--- WHAT YOU HAVE TO DO ---
Carry on the patent passage about electrophoretic coating below, picking up right after its last sentence.

--- SELECTED PASSAGE ---
--- start ---

BRIEF DESCRIPTION OF THE DRAWINGS
[0023] A more complete appreciation of the invention and many of
the attendant advantages thereof will be readily obtained as the
same becomes better understood by reference to the following
detailed description when considered in connection with the
accompanying drawings, wherein:
[0024] FIG. 1 is a schematic representation of a paint unit used
for the examples described below;
[0025] FIGS. 2 and 3 illustrate the variation as a function of time
of electrical resistance R(t) between the counter-electrode and the
surface area during coating, from the moment of beginning of
electrophoretic current circulation; and
[0026] FIGS. 4 and 5 are diagrams of the coating unit according to
the invention, in a side view and top view, respectively.
DESCRIPTION OF THE PREFERRED EMBODIMENTS
[0027] The present application claims priority from French Patent
Application 98 06 969, the disclosure of which is herein
incorporated by reference.
[0028] Referring to the drawings, and in particular to FIG. 1, an
embodiment of the system according to the invention will be
described. A container 1 holds an electrophoretic bath 2.
[0029] Immersed in bath 2 are sample 3 having front and back faces
6A and 6B, respectively. Counter electrode is also immersed in bath
2. A positive voltage is applied to electrode 4 and a negative or
ground voltage is applied to sample 3. A sound generator 5 is
disposed in bath 2 in relation to sample 3 such that the vibrations
produced are preferably perpendicular to the surface of sample 3 to
be coated. More particularly, when sound or ultrasound waves are
used to cause vibrations in the bath 2 which generate vaporous
cavitations on the surface area of the immersed part 3, preferably
the propagation of the waves is approximately perpendicular to the
surface area of part 3. Using conventional sound generating
devices, the cavitation can be caused at several meters of distance
and the waves can be concentrated, even from several sound
emitters, on predetermined zones of the surface area.
[0030] The process of coating by electrophoresis the surface area
of the sample 3 immersed in an electrophoretic bath consists of a
number of steps. First, an electrical current is made to flow
between this surface area of sample 3 used as an electrode and the
back electrode 4 also immersed in bath 2. When the current is
flowing, vibrational movements in the vicinity of this surface are
generated using the sound generator 5, preferably an ultrasound
generator. The vibrational movements are applied in such a manner
as to produce vaporous cavitations in the vicinity of the surface
of sample 3.

--- end ---

--- MATERIAL ---
--- start ---

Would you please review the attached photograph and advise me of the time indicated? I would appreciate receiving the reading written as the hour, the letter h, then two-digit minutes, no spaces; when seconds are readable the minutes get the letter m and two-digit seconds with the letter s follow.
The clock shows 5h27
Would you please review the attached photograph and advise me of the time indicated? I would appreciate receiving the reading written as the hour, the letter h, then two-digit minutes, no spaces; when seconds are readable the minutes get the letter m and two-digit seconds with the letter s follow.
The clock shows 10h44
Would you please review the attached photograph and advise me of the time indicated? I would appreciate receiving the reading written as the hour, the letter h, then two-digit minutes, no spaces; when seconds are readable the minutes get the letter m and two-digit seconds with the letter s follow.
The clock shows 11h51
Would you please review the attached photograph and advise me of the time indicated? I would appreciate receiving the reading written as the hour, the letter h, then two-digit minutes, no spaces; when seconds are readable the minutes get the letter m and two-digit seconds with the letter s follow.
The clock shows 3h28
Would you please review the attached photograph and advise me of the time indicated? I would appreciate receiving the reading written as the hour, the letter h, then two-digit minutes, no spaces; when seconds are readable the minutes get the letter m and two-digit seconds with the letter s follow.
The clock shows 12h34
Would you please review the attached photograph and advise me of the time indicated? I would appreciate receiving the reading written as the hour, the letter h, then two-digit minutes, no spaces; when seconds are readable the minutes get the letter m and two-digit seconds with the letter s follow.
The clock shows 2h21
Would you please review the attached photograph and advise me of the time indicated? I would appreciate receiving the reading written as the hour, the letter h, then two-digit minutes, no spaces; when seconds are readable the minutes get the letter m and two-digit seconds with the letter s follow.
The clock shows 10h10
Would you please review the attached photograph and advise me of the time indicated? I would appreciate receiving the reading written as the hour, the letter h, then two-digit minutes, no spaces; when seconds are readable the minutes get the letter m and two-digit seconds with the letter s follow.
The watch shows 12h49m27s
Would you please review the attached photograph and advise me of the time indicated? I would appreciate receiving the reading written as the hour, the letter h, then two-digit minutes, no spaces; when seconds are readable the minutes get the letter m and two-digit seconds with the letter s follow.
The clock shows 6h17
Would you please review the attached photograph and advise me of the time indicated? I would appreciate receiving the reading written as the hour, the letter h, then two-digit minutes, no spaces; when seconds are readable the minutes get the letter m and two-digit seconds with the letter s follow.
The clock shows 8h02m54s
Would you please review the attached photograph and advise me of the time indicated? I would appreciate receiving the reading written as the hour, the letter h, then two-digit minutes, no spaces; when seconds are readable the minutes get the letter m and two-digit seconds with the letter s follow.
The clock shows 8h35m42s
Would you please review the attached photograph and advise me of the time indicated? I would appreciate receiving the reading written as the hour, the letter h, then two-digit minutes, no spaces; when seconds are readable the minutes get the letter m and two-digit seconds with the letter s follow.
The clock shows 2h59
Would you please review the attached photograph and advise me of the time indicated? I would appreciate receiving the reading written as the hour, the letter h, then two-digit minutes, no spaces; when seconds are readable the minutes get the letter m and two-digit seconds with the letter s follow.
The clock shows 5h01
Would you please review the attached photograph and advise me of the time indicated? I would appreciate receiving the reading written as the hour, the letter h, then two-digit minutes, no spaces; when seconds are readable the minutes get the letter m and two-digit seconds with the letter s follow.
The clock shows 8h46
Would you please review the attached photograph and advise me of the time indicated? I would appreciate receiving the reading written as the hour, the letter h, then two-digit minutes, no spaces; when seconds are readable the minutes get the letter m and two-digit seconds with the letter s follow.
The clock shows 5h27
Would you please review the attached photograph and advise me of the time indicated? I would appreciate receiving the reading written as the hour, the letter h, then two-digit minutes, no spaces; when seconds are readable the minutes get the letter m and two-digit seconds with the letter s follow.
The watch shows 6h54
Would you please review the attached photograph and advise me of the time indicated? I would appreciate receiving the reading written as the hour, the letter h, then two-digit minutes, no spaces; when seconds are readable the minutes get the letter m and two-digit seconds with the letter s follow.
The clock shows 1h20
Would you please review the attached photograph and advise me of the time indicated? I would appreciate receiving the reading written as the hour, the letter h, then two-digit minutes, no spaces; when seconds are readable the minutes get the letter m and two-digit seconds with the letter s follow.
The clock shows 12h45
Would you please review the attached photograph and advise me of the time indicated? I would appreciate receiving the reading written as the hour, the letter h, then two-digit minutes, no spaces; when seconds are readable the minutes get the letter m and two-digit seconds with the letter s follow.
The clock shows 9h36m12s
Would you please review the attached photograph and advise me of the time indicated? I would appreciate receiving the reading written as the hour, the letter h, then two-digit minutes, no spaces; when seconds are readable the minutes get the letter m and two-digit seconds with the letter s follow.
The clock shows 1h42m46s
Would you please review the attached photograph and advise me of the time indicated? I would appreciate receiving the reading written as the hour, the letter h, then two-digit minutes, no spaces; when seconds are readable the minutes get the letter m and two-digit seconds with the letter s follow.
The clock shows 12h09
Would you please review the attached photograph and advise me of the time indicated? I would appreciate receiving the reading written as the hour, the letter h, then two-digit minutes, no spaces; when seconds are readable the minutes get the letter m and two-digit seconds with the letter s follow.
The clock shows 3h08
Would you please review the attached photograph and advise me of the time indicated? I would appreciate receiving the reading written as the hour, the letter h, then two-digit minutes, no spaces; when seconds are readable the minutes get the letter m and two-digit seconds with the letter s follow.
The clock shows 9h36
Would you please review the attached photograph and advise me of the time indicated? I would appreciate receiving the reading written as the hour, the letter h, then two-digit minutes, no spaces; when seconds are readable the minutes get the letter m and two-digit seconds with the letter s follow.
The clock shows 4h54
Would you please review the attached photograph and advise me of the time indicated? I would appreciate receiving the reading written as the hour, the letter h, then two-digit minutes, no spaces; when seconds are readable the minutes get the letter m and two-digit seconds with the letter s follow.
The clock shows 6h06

--- end ---

--- REPLY TO THE TASK ---
[0031] The application conditions of ultrasound are adjusted in
order to produce vaporous cavitation phenomena in bath 2 in the
vicinity of the surface of sample 3 to be coated, at the place
where one desires to prevent defects. The diameter of these
cavities may influence the efficacy of the process. Ultrasound
vibrational movements in fluids can cause cavitation phenomena
which, in accordance with the power employed, arise from gaseous
cavitation (low power), vaporous cavitation (medium power, a few
W/liter) or from "empty" cavitation (high power). Gaseous
cavitation does not allow one to effectively avoid surface defects,
contrary to vaporous cavitation. The vaporous cavities created in
the vicinity of the surface will cause the coalescence of the
hydrogen bubbles during formation, thereby preventing the formation
of surface defects.
[0032] The energy required to cause vaporous cavitation is
independent of the frequency up to at least 100 kHz. The minimum
required values of ultrasound energy are, according to different
theories known on the subject, between 0.1 and 1 W/cm2; beyond this
energy threshold the operating duration decreases as the power
increases, between a dozen periods to one period; however, the
density does not necessarily grow as a function of the power. The
size of the vaporous cavities produced in bath 2 is, however,
inversely proportional to the frequency.
[0033] In the absence of vibrations which cause vaporous
cavitations, craterization defects appear beyond a predetermined
voltage level, called "craterization voltage," and/or a
predetermined rate of polarization of this substrate; therefore, in
the prior art, in order to avoid these defects one applies a
relatively weak voltage between the substrate and the
counter-electrode, and/or one applies this voltage in a very
progressive manner, which has the disadvantage of reducing the
average rate of deposition and, for example, the productivity of a
painting production line.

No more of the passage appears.